◆ Directions: Note each line in the data below that holds "name", and copy it.

Data items
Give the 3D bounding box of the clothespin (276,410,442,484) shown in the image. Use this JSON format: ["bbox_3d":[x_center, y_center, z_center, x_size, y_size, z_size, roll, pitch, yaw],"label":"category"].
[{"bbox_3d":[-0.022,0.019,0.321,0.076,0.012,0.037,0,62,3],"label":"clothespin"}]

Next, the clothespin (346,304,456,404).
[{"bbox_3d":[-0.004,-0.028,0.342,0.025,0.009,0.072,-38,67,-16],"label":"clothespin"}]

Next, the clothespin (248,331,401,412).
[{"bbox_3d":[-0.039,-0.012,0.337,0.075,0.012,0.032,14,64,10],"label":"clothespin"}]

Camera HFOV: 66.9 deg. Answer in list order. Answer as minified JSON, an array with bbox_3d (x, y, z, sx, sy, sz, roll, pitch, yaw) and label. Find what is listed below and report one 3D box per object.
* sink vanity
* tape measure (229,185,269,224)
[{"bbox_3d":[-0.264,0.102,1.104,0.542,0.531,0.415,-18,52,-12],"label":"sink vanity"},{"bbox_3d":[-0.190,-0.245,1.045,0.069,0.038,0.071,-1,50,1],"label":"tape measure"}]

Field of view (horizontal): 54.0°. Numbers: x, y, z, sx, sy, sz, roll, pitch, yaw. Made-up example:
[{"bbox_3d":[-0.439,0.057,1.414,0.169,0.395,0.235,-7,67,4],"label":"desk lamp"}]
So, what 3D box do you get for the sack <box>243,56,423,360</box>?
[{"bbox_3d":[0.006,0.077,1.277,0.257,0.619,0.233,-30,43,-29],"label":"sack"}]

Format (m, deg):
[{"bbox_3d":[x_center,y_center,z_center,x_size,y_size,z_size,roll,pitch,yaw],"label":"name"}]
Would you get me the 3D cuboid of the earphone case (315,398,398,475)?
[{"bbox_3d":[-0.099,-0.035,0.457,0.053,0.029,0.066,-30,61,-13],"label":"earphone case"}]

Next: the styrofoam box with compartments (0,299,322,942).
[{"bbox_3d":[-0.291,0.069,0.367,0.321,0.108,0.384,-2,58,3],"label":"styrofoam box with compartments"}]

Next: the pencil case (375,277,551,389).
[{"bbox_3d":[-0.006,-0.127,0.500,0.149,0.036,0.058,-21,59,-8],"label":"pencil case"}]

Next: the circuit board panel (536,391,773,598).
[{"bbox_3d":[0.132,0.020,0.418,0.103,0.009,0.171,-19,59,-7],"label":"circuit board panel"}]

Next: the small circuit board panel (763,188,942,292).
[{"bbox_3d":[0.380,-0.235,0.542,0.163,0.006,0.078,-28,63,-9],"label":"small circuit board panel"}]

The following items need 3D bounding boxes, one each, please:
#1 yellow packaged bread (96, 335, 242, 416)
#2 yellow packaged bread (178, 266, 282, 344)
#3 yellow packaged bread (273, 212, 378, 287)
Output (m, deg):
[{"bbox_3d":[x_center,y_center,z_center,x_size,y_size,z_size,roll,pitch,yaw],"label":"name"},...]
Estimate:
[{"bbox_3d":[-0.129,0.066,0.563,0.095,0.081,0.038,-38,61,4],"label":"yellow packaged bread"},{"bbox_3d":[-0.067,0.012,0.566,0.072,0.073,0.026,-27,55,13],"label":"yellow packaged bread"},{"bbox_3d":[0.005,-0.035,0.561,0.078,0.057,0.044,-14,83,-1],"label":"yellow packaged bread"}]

◆ Answer box:
[{"bbox_3d":[x_center,y_center,z_center,x_size,y_size,z_size,roll,pitch,yaw],"label":"name"}]
[{"bbox_3d":[x_center,y_center,z_center,x_size,y_size,z_size,roll,pitch,yaw],"label":"name"},...]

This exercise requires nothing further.